▸ Work instructions
Of the lines in the listing below, count those containing "Сервисный". Provide the count and nothing else.

▸ Source information

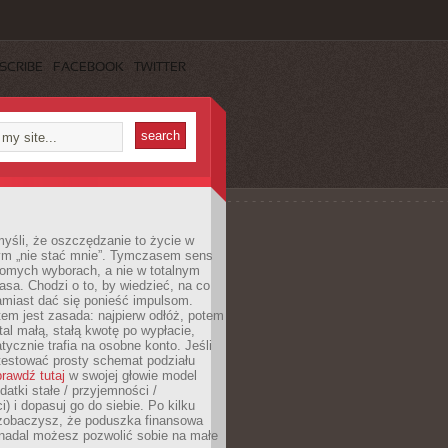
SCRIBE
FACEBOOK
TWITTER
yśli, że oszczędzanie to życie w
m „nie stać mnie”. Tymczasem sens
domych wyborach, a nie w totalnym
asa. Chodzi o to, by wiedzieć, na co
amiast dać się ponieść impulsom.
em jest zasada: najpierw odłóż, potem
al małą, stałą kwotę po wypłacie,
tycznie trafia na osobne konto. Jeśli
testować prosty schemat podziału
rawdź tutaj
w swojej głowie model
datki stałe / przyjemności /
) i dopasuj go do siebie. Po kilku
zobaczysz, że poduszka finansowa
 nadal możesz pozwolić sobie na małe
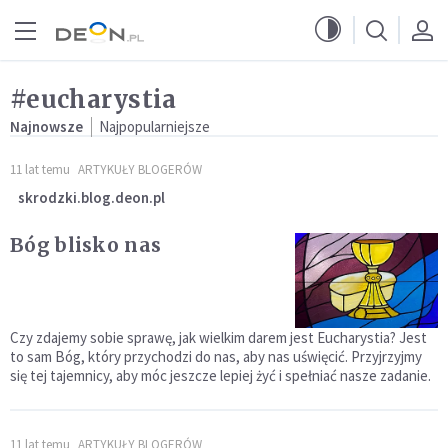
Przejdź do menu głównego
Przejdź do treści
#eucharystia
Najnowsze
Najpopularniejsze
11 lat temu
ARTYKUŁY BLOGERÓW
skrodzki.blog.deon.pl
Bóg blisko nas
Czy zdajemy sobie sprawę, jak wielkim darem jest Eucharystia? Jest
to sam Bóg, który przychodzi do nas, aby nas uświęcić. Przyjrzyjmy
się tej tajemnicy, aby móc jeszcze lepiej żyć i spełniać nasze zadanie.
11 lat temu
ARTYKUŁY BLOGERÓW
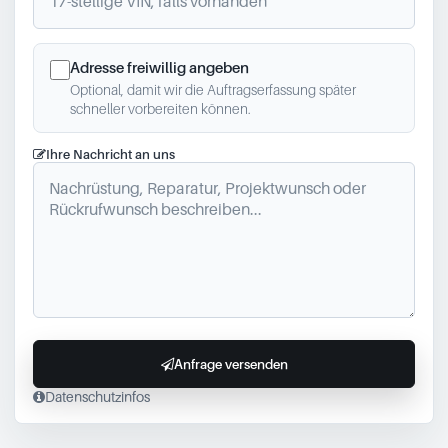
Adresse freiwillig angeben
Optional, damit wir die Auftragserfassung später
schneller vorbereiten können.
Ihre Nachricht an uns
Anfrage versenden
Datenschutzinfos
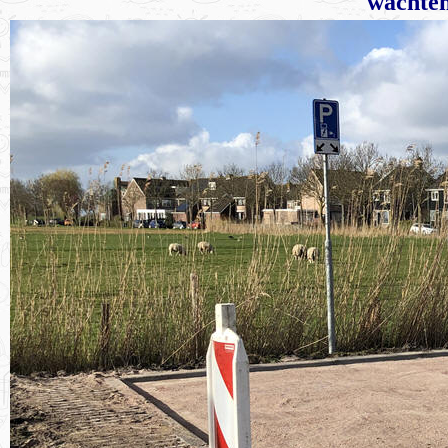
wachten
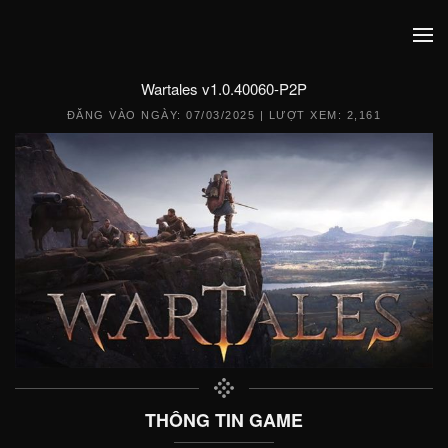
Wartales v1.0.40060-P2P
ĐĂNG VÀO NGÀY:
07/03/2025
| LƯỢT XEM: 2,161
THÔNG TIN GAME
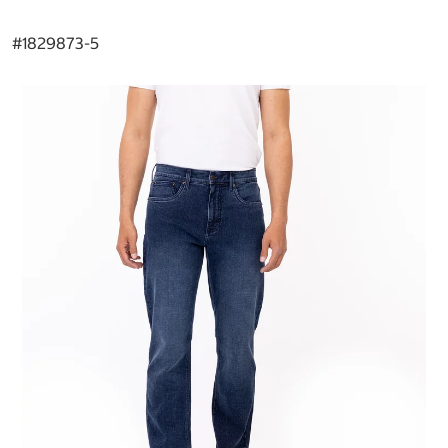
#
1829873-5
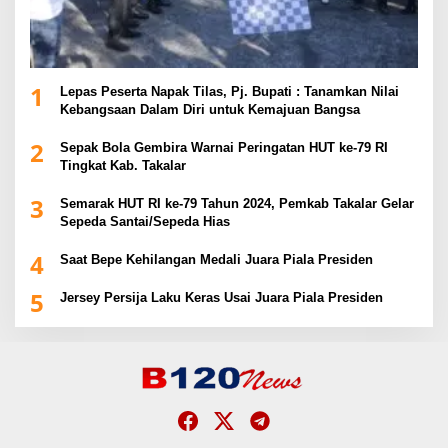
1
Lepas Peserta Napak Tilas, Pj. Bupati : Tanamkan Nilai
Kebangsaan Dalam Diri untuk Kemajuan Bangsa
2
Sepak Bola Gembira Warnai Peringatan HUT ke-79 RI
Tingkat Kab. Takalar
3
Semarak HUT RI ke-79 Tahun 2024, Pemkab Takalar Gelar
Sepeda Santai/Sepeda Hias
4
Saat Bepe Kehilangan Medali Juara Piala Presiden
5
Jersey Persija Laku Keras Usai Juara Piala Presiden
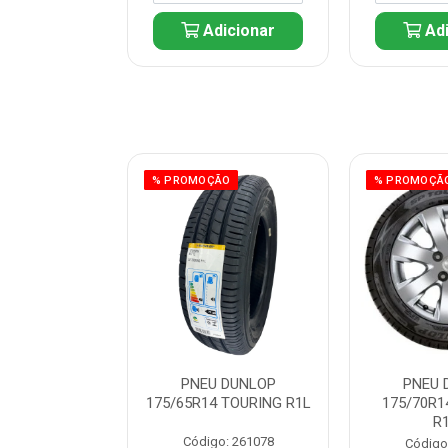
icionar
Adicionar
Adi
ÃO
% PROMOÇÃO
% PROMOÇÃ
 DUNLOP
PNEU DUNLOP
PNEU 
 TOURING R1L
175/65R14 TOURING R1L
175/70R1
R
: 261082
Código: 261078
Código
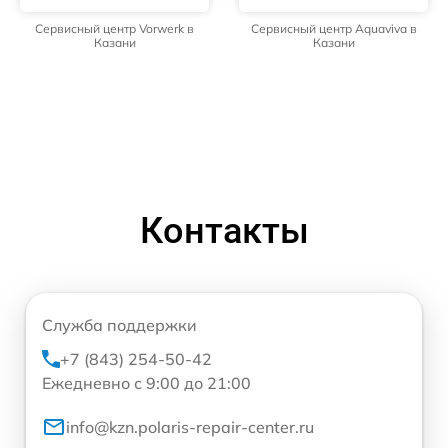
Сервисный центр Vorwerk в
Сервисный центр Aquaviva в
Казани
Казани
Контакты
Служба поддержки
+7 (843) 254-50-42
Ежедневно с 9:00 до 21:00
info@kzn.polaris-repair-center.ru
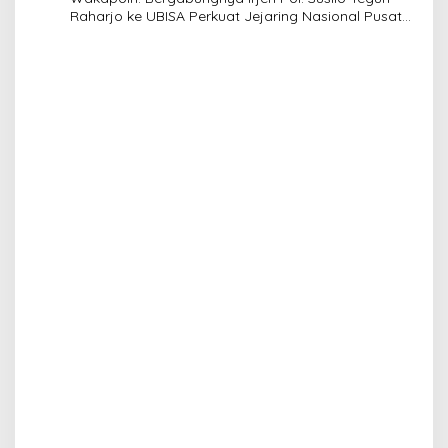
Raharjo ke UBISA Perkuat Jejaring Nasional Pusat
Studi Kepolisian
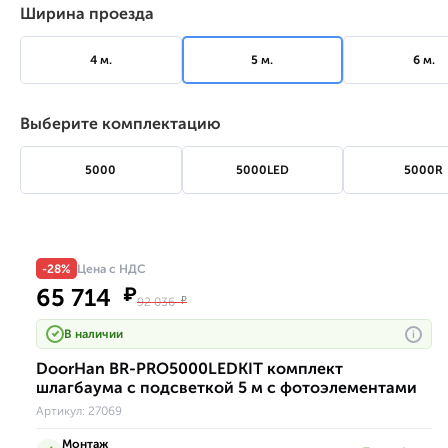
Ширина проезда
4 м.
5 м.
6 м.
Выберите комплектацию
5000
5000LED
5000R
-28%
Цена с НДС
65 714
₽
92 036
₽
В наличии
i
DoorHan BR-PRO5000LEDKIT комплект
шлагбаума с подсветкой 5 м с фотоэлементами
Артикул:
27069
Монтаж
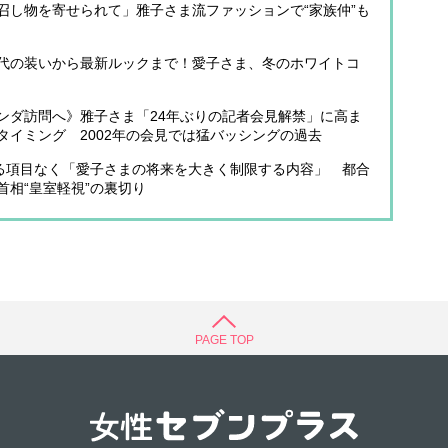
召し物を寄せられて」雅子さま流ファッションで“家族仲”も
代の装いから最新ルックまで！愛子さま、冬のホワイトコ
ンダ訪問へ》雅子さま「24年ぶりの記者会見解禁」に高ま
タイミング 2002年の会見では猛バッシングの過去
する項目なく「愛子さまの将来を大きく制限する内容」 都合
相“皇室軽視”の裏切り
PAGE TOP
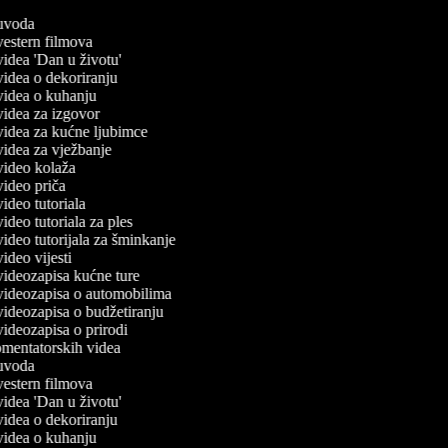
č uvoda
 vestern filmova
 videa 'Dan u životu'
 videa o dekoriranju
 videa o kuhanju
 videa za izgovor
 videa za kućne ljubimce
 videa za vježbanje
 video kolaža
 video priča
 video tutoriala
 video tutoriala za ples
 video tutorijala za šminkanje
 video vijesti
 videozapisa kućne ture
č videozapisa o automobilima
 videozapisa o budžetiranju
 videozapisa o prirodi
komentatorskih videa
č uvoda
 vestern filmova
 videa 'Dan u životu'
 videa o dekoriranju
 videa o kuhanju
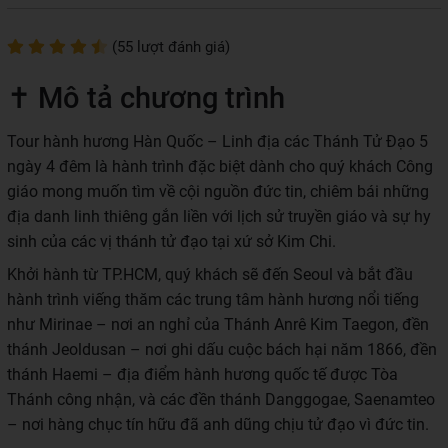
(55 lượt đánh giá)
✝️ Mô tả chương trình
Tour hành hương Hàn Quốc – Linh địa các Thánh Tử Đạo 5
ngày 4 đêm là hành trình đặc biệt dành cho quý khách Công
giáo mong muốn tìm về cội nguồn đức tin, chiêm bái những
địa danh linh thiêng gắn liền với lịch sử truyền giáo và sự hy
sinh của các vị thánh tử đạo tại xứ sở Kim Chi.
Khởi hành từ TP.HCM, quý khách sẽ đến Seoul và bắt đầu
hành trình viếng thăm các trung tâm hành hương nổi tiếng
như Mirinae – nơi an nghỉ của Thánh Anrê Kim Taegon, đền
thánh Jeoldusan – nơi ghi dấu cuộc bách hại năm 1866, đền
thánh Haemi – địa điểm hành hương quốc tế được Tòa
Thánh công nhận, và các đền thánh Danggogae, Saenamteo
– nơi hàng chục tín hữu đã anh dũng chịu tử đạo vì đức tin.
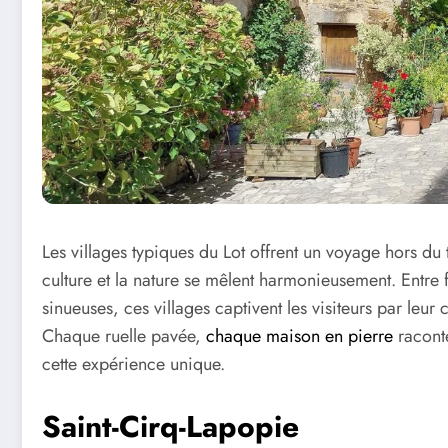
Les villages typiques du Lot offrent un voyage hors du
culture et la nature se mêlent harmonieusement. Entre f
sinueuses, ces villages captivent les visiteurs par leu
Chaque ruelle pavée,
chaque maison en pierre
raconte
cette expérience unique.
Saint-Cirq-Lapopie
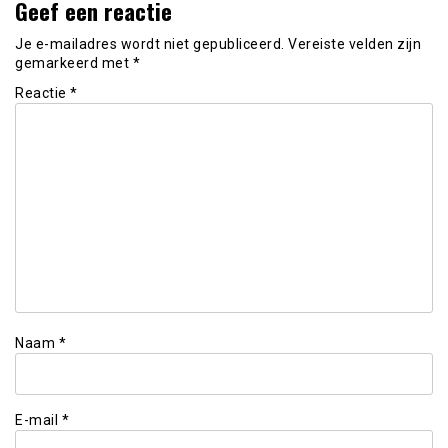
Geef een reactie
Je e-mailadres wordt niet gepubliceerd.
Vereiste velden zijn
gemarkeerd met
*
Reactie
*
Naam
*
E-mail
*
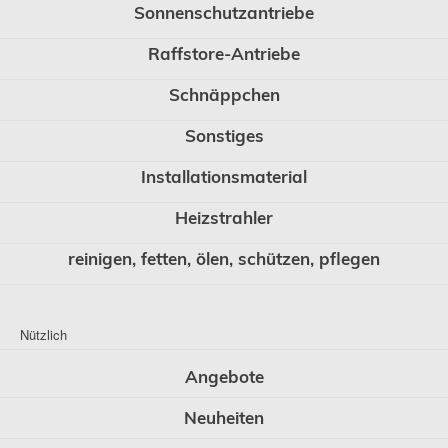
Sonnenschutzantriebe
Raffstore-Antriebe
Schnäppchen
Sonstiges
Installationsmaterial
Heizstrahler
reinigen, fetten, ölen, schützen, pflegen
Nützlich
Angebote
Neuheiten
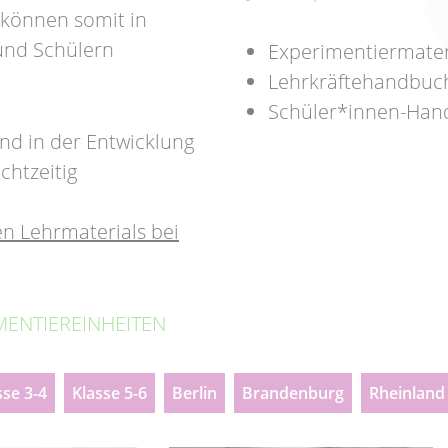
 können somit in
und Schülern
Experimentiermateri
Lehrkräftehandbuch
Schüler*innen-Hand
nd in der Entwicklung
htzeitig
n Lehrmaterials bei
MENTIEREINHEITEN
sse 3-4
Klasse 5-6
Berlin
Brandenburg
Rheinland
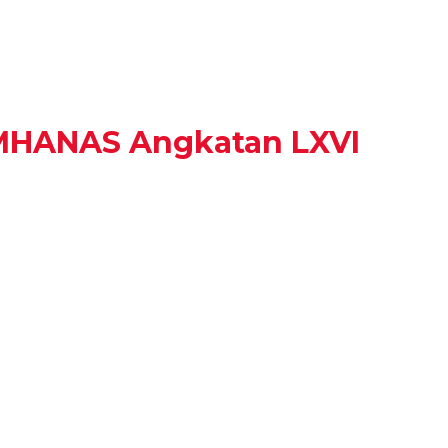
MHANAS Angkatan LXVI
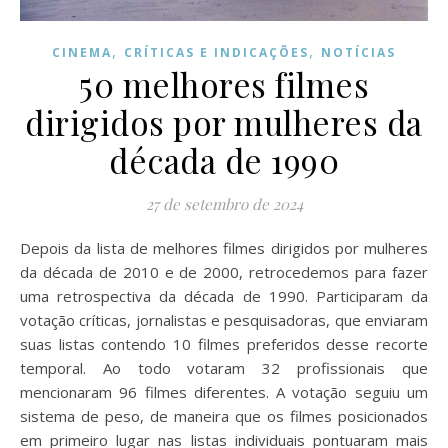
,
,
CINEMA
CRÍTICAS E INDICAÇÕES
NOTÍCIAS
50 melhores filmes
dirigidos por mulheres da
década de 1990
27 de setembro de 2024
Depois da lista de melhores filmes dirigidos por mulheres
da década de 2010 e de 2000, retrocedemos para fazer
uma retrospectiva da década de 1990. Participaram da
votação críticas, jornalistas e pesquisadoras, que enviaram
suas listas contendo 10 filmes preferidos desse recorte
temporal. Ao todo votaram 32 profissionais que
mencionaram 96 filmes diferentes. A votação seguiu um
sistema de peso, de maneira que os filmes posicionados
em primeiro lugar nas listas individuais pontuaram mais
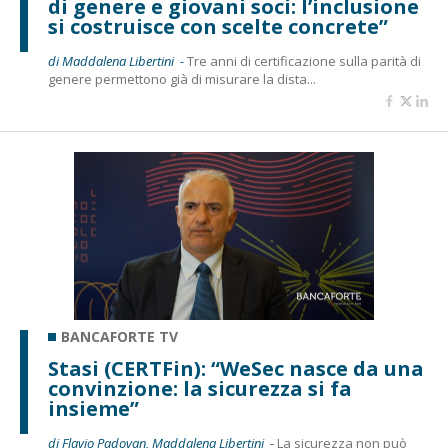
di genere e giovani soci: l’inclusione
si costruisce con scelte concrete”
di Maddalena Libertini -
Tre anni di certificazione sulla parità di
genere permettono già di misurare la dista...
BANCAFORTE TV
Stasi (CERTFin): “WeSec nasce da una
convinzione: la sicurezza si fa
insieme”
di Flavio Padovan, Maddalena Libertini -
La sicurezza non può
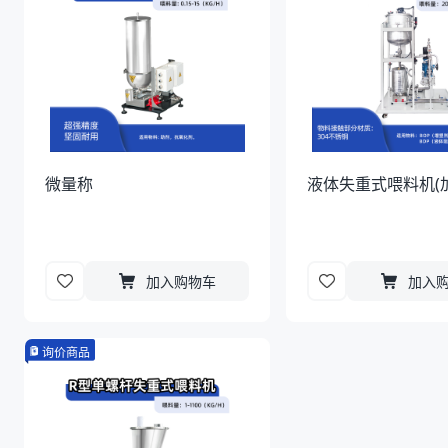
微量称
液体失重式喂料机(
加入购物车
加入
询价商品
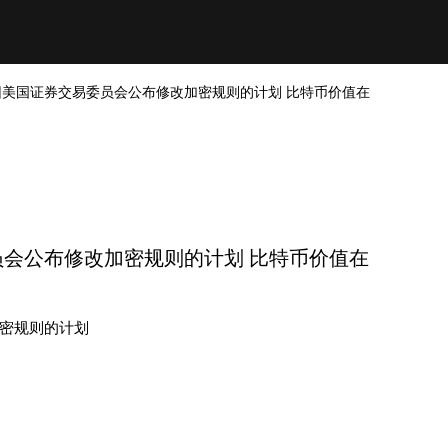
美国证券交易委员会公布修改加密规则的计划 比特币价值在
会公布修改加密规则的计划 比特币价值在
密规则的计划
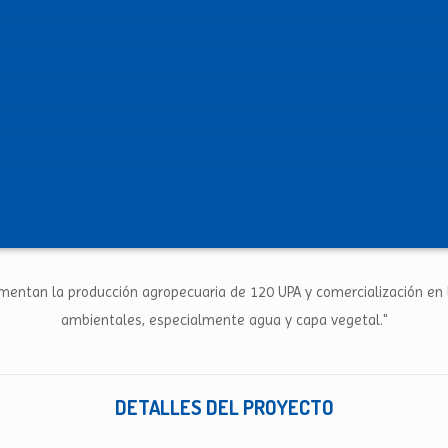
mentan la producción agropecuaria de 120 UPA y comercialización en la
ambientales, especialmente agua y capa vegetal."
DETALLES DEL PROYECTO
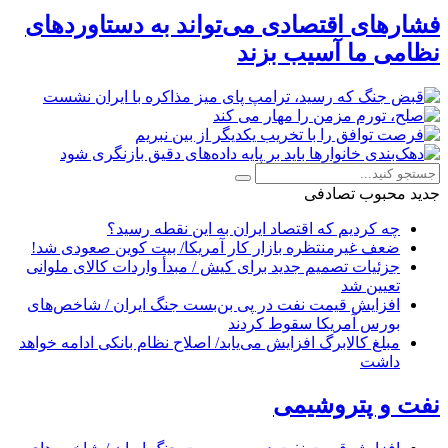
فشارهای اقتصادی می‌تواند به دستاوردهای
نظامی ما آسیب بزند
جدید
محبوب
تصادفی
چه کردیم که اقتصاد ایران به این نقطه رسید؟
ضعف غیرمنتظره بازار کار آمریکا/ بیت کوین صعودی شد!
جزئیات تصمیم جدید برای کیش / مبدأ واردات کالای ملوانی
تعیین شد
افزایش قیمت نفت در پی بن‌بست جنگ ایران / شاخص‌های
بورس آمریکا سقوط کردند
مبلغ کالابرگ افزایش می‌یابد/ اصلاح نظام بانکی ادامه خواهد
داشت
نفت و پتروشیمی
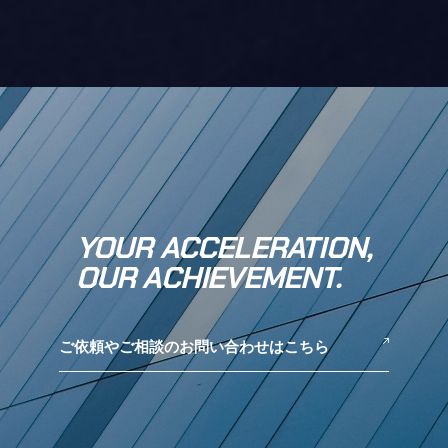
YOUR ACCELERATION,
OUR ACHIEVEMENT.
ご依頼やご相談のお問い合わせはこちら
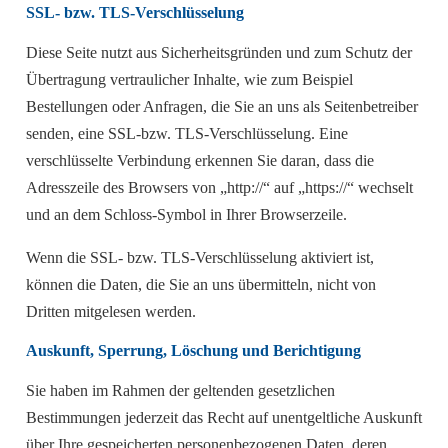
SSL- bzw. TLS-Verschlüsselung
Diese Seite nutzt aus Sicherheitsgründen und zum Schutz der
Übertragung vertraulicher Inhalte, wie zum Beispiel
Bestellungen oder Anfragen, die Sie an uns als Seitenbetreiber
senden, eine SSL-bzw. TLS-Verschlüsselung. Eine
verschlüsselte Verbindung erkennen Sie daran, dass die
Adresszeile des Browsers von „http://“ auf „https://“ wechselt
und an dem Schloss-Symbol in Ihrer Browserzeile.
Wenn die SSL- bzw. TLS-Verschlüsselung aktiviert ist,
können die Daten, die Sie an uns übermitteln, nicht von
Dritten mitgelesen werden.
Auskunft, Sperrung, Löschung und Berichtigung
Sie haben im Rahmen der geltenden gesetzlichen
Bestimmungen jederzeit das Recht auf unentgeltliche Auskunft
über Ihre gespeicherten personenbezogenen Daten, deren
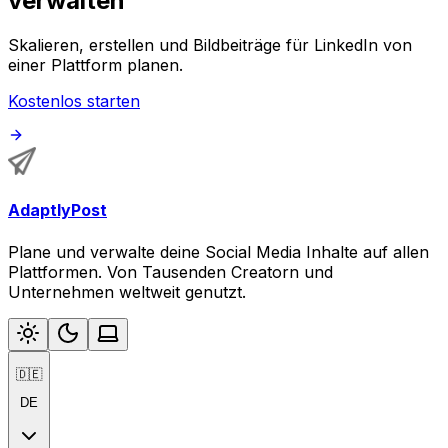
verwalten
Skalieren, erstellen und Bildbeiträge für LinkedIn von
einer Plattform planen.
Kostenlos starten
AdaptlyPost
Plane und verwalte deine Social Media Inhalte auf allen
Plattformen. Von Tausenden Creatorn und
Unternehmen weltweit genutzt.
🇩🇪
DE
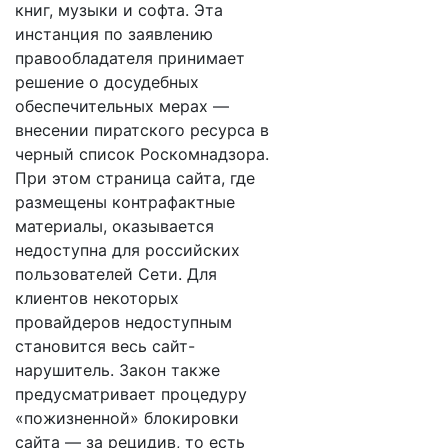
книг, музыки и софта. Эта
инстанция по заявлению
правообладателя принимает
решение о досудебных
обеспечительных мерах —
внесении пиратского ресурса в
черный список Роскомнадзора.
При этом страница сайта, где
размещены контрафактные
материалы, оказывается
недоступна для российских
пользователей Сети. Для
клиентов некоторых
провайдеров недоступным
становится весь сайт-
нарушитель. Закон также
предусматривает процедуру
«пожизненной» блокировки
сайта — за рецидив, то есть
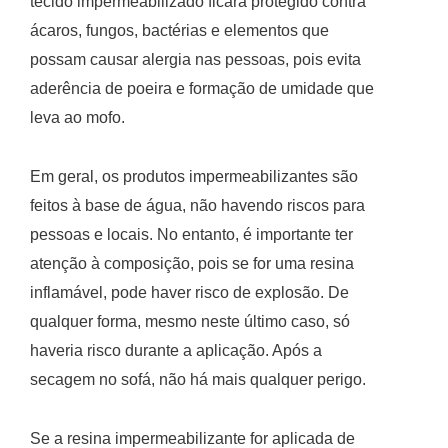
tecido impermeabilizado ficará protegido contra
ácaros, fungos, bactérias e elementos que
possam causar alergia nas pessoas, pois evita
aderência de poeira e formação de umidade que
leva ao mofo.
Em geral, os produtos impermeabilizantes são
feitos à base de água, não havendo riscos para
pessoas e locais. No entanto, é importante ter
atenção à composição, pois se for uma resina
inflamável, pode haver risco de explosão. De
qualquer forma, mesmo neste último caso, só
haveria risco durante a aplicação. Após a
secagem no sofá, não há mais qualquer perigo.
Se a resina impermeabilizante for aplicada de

▸ Response to this task
2